There seems to be a reluctancy in every business when it comes to giving away free value and insight.

If your blog is relatively new, then a competition is a great way to build up an initial subscriber and follower list since no-one can resist free stuff (especially if it’s something really, really good).

Some ideas:

  • Give away a new or popular product or service in a competition — but make people sign up to your newsletter to enter.
  • Offer up a product or service in exchange for a review.

8. Follow My Lead

Share your expertise and assert yourself as a reputable and authoritative source.

Divulge some of your best secrets.
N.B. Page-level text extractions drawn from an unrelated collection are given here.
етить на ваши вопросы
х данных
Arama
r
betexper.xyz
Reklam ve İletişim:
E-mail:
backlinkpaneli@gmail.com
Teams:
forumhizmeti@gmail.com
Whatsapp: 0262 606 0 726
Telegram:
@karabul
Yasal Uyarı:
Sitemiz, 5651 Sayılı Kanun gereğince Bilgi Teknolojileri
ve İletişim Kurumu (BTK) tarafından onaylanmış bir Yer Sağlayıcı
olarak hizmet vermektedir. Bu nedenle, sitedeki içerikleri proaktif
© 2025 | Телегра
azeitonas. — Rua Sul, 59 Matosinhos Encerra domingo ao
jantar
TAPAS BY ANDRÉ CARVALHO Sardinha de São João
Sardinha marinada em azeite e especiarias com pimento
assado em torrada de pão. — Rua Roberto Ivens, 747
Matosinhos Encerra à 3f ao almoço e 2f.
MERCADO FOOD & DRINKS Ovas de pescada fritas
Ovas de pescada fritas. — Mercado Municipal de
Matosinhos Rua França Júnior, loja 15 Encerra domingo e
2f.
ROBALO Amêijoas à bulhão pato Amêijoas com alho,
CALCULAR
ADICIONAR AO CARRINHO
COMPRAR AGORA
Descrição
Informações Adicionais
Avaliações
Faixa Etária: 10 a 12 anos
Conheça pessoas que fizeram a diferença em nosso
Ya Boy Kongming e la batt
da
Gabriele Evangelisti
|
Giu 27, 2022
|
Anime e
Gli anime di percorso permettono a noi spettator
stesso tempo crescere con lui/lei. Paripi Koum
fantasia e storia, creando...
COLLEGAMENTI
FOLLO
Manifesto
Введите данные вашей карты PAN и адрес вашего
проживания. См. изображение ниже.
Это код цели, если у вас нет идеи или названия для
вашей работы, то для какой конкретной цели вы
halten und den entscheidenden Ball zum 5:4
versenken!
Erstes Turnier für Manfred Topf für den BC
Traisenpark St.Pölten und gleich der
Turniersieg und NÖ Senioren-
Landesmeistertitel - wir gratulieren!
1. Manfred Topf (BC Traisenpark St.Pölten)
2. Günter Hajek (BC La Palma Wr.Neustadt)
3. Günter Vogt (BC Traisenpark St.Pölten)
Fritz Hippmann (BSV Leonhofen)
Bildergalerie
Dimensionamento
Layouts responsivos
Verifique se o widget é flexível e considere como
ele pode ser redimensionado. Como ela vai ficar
There is a huge theory that giving away free advice is detrimental to your business — that people won’t pay for your products or services if you give them away for free.

To that, I say, it depends on your business. People are always going to use a digital agency like the one I work for, because they do not have the appropriate in-house resources to do it themselves.

By sharing my knowledge with you, do you think you would be more or less likely to use my services in the future?

Some ideas:

  • Guest blog on influential sites within your niche.
  • Write an incredibly useful guide. Be specific, don’t be too general.
  • Share industry secrets — especially if your competitors haven’t been talking about it. You’ll come across as honest, authoritative and more professional.

BONUS: Remember, at least, this one tip when it comes to blogging for your business!

You are not writing for you. You are writing for a specific audience. Identify who that is and then put yourself in your reader’s shoes.

  • What would you want to read about?
  • What would you want to know?
  • What are you likely to share and why?

Think through these questions every time you write a new blog post. You’ll have SEOs telling you to think of keywords first. DON’T.

Place your audience on a pedestal and write with them in mind. When you’re done, pass the post along to an SEO expert to read it over. Soon enough you’ll be able to produce world-class content — and that’s how you’ll stay ahead of competitors in the long run.